### Requirements
A. Using the Middle East Studies course listing, decide whether each statement agrees with it: (i) MES 0100 is held online; (ii) Alex Winder teaches MES 0100; (iii) MES 1120 meets on Thursdays. Answer each with yes or no and quote the deciding words.
B. Write what comes next in the Middle East Studies course listing, picking up after its final line.

### Page text

+ + +

Middle East Studies

Spring 2021 Courses


MES


MES 0100 The Middle East: Cultures & Societies 
Monday, Wednesday, Friday 10:00-10:50 a.m.
Professor: Alex Winder
Online
This course highlights major cultural, social, and political developments in the amorphous region known, since the 20th century, as the Middle East. Covering expanses of space and time, this course attends to a diversity of peoples and polities, and considers different regional concepts that include some or all of the territories normally included in the Middle East (including the Fertile Crescent, the Mediterranean world, the Indian Ocean world, the Arab world, and the Muslim world) and addresses the region's coherence in terms of shared historical and political experiences, religious and cultural references or practices, and/or socialities and ways of being.

MES 1120 Art, Culture, and Society in Tehran
Tuesday, 4:00 – 6:30 p.m.

+ + +

### Data rows

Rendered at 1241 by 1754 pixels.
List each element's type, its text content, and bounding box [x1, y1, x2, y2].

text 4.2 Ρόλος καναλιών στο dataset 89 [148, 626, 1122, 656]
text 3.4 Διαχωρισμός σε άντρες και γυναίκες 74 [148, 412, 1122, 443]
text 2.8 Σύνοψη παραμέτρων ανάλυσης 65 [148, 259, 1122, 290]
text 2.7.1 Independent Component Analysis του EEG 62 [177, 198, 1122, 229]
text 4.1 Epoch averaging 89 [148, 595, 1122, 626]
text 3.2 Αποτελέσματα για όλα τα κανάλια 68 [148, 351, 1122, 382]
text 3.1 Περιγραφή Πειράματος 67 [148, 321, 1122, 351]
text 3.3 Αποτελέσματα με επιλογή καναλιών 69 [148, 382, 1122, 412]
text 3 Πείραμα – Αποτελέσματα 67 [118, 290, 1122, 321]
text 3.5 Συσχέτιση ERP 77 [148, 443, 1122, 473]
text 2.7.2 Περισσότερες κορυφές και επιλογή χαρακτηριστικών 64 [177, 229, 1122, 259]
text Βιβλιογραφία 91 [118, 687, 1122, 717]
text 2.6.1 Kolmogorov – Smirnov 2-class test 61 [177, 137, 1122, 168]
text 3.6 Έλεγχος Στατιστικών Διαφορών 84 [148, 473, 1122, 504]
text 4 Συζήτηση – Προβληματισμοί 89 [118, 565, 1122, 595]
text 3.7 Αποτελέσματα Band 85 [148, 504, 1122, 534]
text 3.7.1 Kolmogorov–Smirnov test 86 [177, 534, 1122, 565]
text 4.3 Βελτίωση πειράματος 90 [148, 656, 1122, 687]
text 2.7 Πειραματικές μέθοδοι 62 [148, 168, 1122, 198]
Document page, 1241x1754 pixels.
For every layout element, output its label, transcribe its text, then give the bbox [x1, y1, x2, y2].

+ + +

### Answers to each task
A.
(i) Yes: "Online"
(ii) Yes: "Professor: Alex Winder"
(iii) No: "Tuesday, 4:00 – 6:30 p.m."

B.
Professor: Samine Tabatabaei
Online
This course explores the city as physical and metaphorical space and aggregator of possibilities. It focuses on Tehran, in its historical, geographical, artistic and virtual specificity, and artists who have lived there, including: Kamal-al-molk (and his followers in the early twentieth century; artists associated with Saqqakhaneh (modern school of art) at mid-twentieth-century, artists of the Revolution and the Iran-Iraq war in the 1980s and 1990s, and contemporary urban and transnational artists. By examining urban participation, aesthetics, and politics in Tehran across more than a century, the course provokes critical reflection on experience and representations of urban space, citizenry and creativity.

DIAP
WRIT

MES 1270 Histories of Watching and Surveying
Monday, 3:00-5:30 p.m.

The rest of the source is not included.